Sedang Membaca
Asal-Usul dan Sebaran Shalawat al-Banjari: Warisan Sufi dari Kalimantan ke Nusantara

Alumni Pascasarjana UGM, Penikmat Sejarah dan Tasawuf asal Jakarta.

Asal-Usul dan Sebaran Shalawat al-Banjari: Warisan Sufi dari Kalimantan ke Nusantara

Shalawat Al Banjari

Shalawat al-Banjari merupakan sebuah nama yang sudah tidak asing bagi para pencinta shalawat terutama yang ada di luar Kalimantan Selatan seperti, Jawa Timur, Jawa Tengah, dan Jakarta. Di tanah Banjar sendiri, istilah shalawat al-Banjari tidak sepopuler di daerah lain. Masyarakat Banjar lebih popular menyebutnya dengan istilah bamaulidan atau pembacaan maulid.

Shalawat sudah menjadi tradisi yang tidak bisa dilepaskan dari kehidupan sehari-hari masyarakat Banjar. Sebelum hadirnya shalawat al-Habsyi yang dipopulerkan oleh K.H. Muhammad Zaini bin Abdul Ghani atau yang lebih popular dipanggil Abah Guru Sekumpul, masyarakat Banjar telah biasa membaca shalawat seperti, Syaraf al-Anam atau Diba’ atau Barzanji dalam berbagai kesempatan.

Sejarah Kasidah Shalawat al-Banjari

Berbagai syair kasidah klasik menjadi sangat terkenal di kalangan umat Islam di Indonesia, terutama syair-syair tentang pujian dan shalawat kepada Rasulullah Saw. Diantara bentuk kesenian kasidah ini adalah: 1). Diba’, adalah kasidah berisi sejarah kelahiran Nabi Muhammad Saw, doa, dan ayat al-Qur’an. 2). Samman, adalah ayat Quran dan kasidah yang kadang-kadang diiringi musik dan disertai koreografi sederhana berupa lingkaran. 3). Haddrah, adalah seni kasidah dengan iringan instrument musik rebana, klasik atau modern, dan kadang dimainkan dengan koreografi. 4). Gambus, ialah beberapa kasidah diiringi music modern maupun klasik dan dinyanyikan dalam berbagai bahasa. Kasidah shalawat al-Banjari yang sering disenandungkan di berbagai peristiwa dan di berbagai tempat di Indonesia dan di tanah Banjar khususnya bisa dilacak asal-usulnya kepada seni sinom hadrah.

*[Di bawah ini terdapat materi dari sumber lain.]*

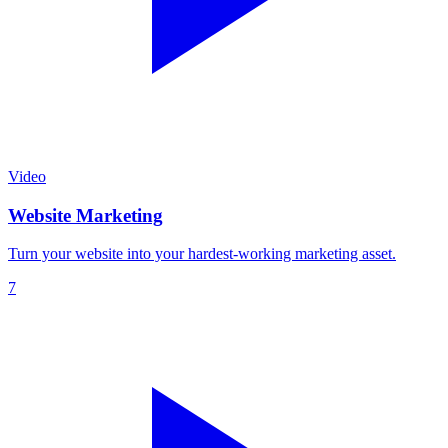
Video
Website Marketing
Turn your website into your hardest-working marketing asset.
7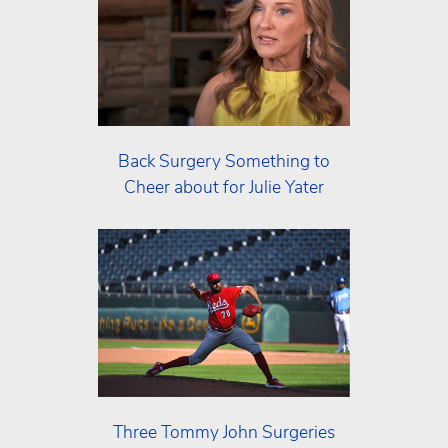
Back Surgery Something to
Cheer about for Julie Yater
Three Tommy John Surgeries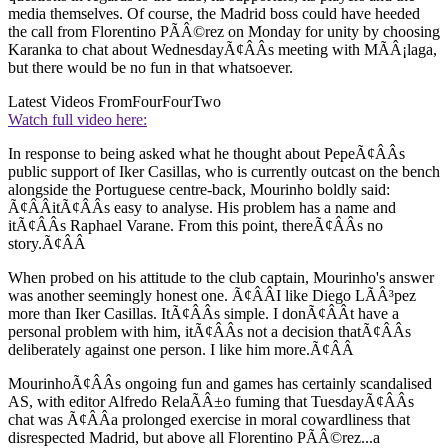
media themselves. Of course, the Madrid boss could have heeded
the call from Florentino PÃÂ©rez on Monday for unity by choosing
Karanka to chat about WednesdayÃ¢ÂÂs meeting with MÃÂ¡laga,
but there would be no fun in that whatsoever.
Latest Videos From
FourFourTwo
Watch full video here:
In response to being asked what he thought about PepeÃ¢ÂÂs
public support of Iker Casillas, who is currently outcast on the bench
alongside the Portuguese centre-back, Mourinho boldly said:
Ã¢ÂÂitÃ¢ÂÂs easy to analyse. His problem has a name and
itÃ¢ÂÂs Raphael Varane. From this point, thereÃ¢ÂÂs no
story.Ã¢ÂÂ
When probed on his attitude to the club captain, Mourinho's answer
was another seemingly honest one. Ã¢ÂÂI like Diego LÃÂ³pez
more than Iker Casillas. ItÃ¢ÂÂs simple. I donÃ¢ÂÂt have a
personal problem with him, itÃ¢ÂÂs not a decision thatÃ¢ÂÂs
deliberately against one person. I like him more.Ã¢ÂÂ
MourinhoÃ¢ÂÂs ongoing fun and games has certainly scandalised
AS, with editor Alfredo RelaÃÂ±o fuming that TuesdayÃ¢ÂÂs
chat was Ã¢ÂÂa prolonged exercise in moral cowardliness that
disrespected Madrid, but above all Florentino PÃÂ©rez...a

Baca juga:  Menengok Sisi Lain Snouck Hungronje: Buku Karya Ajengan Ginanjar Sya’ban

Di Jazirah Arab, aktivitas memukul rebana/terbang (terbang istilah bahasa Banjar untuk rebana) digunakan untuk hiburan atau memberi semangat dalam peperangan dengan diiringi syair-syair. Ketika Nabi Muhammad Saw berhijrah dari Mekkah ke Madinah disambut oleh penduduk Madinah, golongan Anshar, dengan tabuhan terbang thala’a al-badru ‘alayna (telah nampak sang purnama kepada kita), maka saat itulah seni dengan alat pukul terbang mulai dikenal sebagai salah satu seni Islam.

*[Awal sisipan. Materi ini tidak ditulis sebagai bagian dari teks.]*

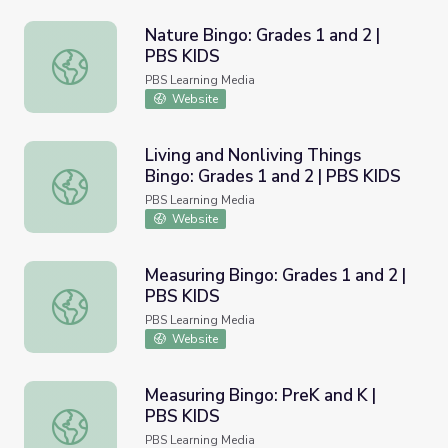
Nature Bingo: Grades 1 and 2 |
PBS KIDS
Nature Bingo: Grades 1 and 2 | PBS KIDS
PBS Learning Media
Website
Living and Nonliving Things
Bingo: Grades 1 and 2 | PBS KIDS
Living and Nonliving Things Bingo: Grades 1 and 2 | PBS 
PBS Learning Media
Website
Measuring Bingo: Grades 1 and 2 |
PBS KIDS
Measuring Bingo: Grades 1 and 2 | PBS KIDS
PBS Learning Media
Website
Measuring Bingo: PreK and K |
PBS KIDS
Measuring Bingo: PreK and K | PBS KIDS
PBS Learning Media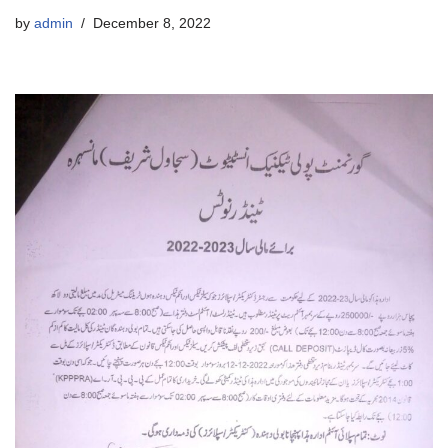
by
admin
December 8, 2022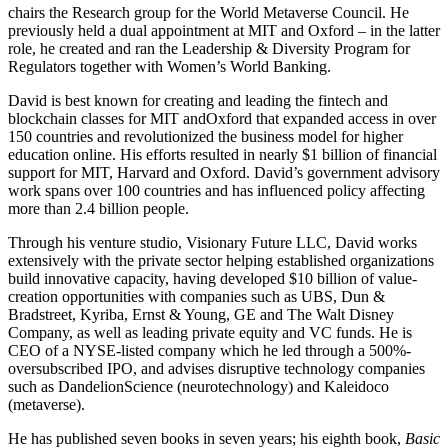
chairs the Research group for the World Metaverse Council. He
previously held a dual appointment at MIT and Oxford – in the latter
role, he created and ran the Leadership & Diversity Program for
Regulators together with Women’s World Banking.
David is best known for creating and leading the fintech and
blockchain classes for MIT andOxford that expanded access in over
150 countries and revolutionized the business model for higher
education online. His efforts resulted in nearly $1 billion of financial
support for MIT, Harvard and Oxford. David’s government advisory
work spans over 100 countries and has influenced policy affecting
more than 2.4 billion people.
Through his venture studio, Visionary Future LLC, David works
extensively with the private sector helping established organizations
build innovative capacity, having developed $10 billion of value-
creation opportunities with companies such as UBS, Dun &
Bradstreet, Kyriba, Ernst & Young, GE and The Walt Disney
Company, as well as leading private equity and VC funds. He is
CEO of a NYSE-listed company which he led through a 500%-
oversubscribed IPO, and advises disruptive technology companies
such as DandelionScience (neurotechnology) and Kaleidoco
(metaverse).
He has published seven books in seven years; his eighth book,
Basic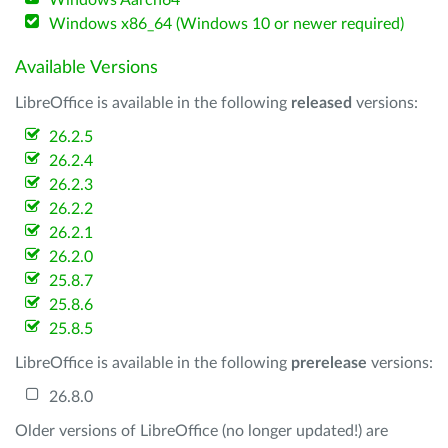
Windows Aarch64
Windows x86_64 (Windows 10 or newer required)
Available Versions
LibreOffice is available in the following
released
versions:
26.2.5
26.2.4
26.2.3
26.2.2
26.2.1
26.2.0
25.8.7
25.8.6
25.8.5
LibreOffice is available in the following
prerelease
versions:
26.8.0
Older versions of LibreOffice (no longer updated!) are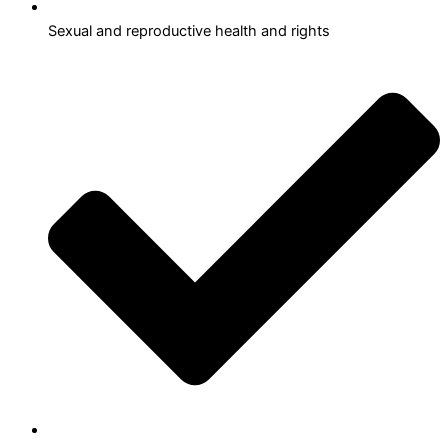
Sexual and reproductive health and rights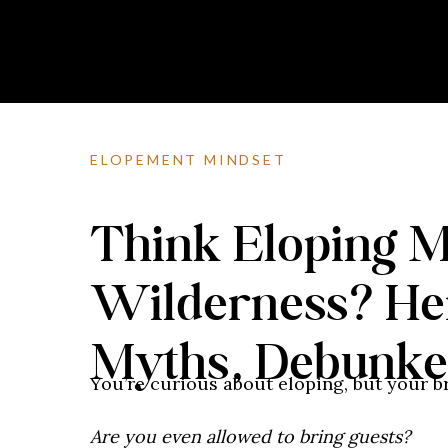
ELOPEMENT MINDSET
Think Eloping M
Wilderness? He
Myths, Debunk
You’re curious about eloping, but your br
Are you even allowed to bring guests?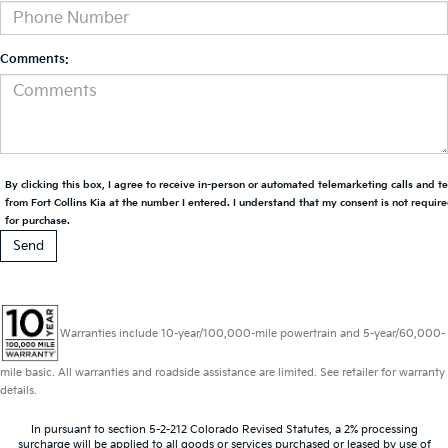
Comments:
By clicking this box, I agree to receive in-person or automated telemarketing calls and t
from Fort Collins Kia at the number I entered. I understand that my consent is not requir
for purchase.
Warranties include 10-year/100,000-mile powertrain and 5-year/60,000-
mile basic. All warranties and roadside assistance are limited. See retailer for warranty
details.
In pursuant to section 5-2-212 Colorado Revised Statutes, a 2% processing
surcharge will be applied to all goods or services purchased or leased by use of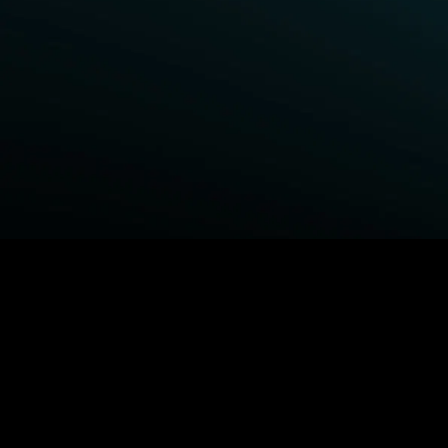
BROWSE STARZ
Power Book III: Raising Kanan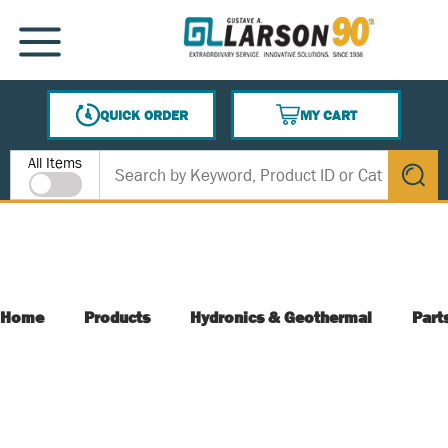
SKIP TO MAIN CONTENT
MENU
QUICK ORDER
MY CART
{0} ITEMS IN CART
Site Search
All Items
submit s
Home
Products
Hydronics & Geothermal
Part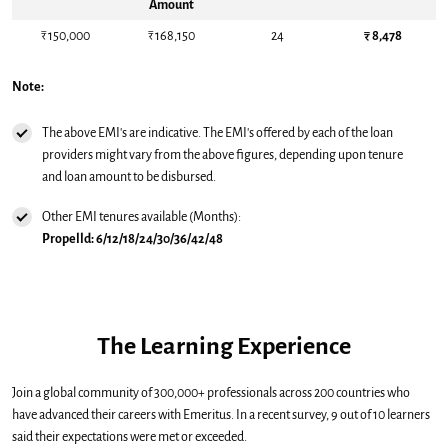
Amount
₹ 150,000
₹ 168,150
24
₹ 8,478
Note:
The above EMI's are indicative. The EMI's offered by each of the loan
providers might vary from the above figures, depending upon tenure
and loan amount to be disbursed.
Other EMI tenures available (Months):
Propelld: 6/12/18/24/30/36/42/48
The Learning Experience
Join a global community of 300,000+ professionals across 200 countries who
have advanced their careers with Emeritus. In a recent survey, 9 out of 10 learners
said their expectations were met or exceeded.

Konon dahulu para sufi untuk menciptakan suasana “kehadiran” (hadrah) sang Nabi, tidak jarang menggunakan media terbang dengan diiringi pujian-pujian terhadap sang Nabi. Bahkan menurut pendapat lain, Jalaluddin Rumi dengan tarian berputarnya (whirling dervishes), adalah orang yang pertama kali mengenalkan bentuk awal seni hadrah.

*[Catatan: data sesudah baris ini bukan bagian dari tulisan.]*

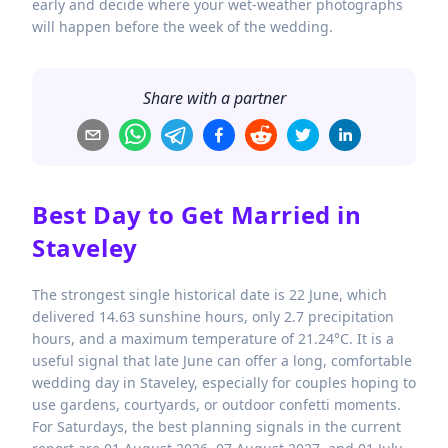
early and decide where your wet-weather photographs
will happen before the week of the wedding.
Share with a partner
Best Day to Get Married in
Staveley
The strongest single historical date is 22 June, which
delivered 14.63 sunshine hours, only 2.7 precipitation
hours, and a maximum temperature of 21.24°C. It is a
useful signal that late June can offer a long, comfortable
wedding day in Staveley, especially for couples hoping to
use gardens, courtyards, or outdoor confetti moments.
For Saturdays, the best planning signals in the current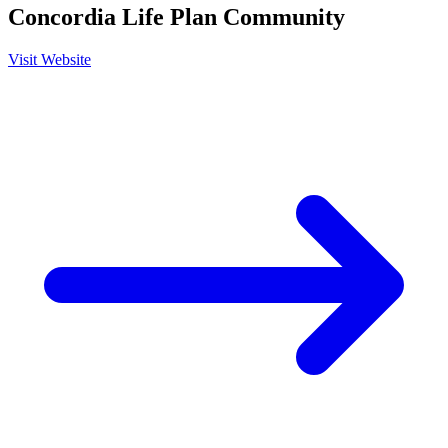
Concordia Life Plan Community
Visit Website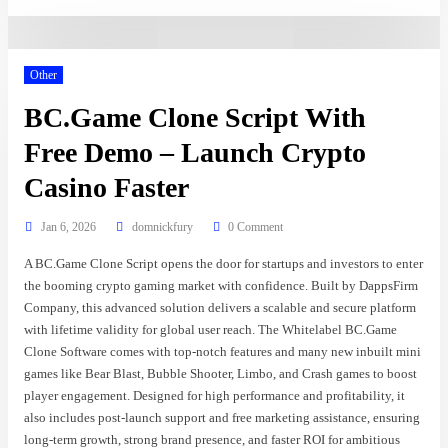
Other
BC.Game Clone Script With
Free Demo – Launch Crypto
Casino Faster
Jan 6, 2026
domnickfury
0 Comment
A BC.Game Clone Script opens the door for startups and investors to enter
the booming crypto gaming market with confidence. Built by DappsFirm
Company, this advanced solution delivers a scalable and secure platform
with lifetime validity for global user reach. The Whitelabel BC.Game
Clone Software comes with top-notch features and many new inbuilt mini
games like Bear Blast, Bubble Shooter, Limbo, and Crash games to boost
player engagement. Designed for high performance and profitability, it
also includes post-launch support and free marketing assistance, ensuring
long-term growth, strong brand presence, and faster ROI for ambitious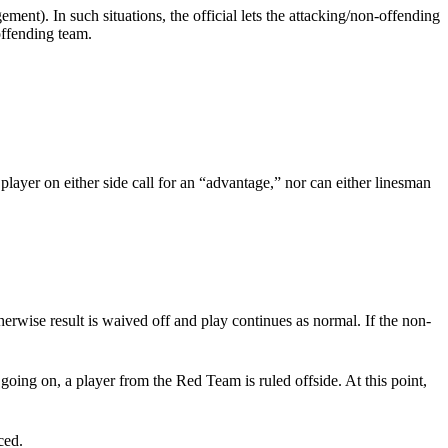
ent). In such situations, the official lets the attacking/non-offending
offending team.
player on either side call for an “advantage,” nor can either linesman
erwise result is waived off and play continues as normal. If the non-
going on, a player from the Red Team is ruled offside. At this point,
ced.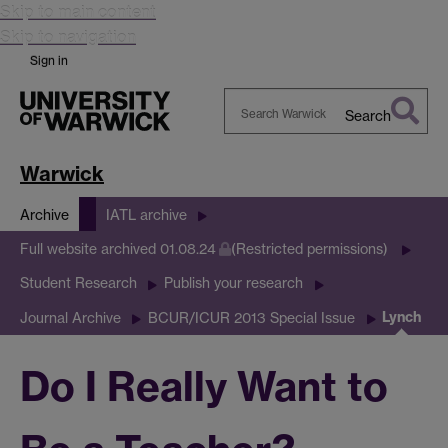
Skip to main content
Skip to navigation
Sign in
Search
Search
Warwick
Warwick
Archive
IATL archive
Full website archived 01.08.24
(Restricted permissions)
Student Research
Publish your research
Lynch
Journal Archive
BCUR/ICUR 2013 Special Issue
Do I Really Want to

Perkembangan Islam di tanah Banjar tidak bisa dilepaskan dari peran Syekh Muhammad Arsyad al-Banjari (Datu Kalampayan). Syekh Arsyad al-Banjari menuntut ilmu di Mekkah sekitar tiga puluh tahun dan proses perjalanannya meniscayakannya transit di Aceh menjadikan karakter penyebaran Islamnya di tanah Banjar memiliki kekhasan tersendiri antara budaya Timur Tengah, Aceh dan Banjar.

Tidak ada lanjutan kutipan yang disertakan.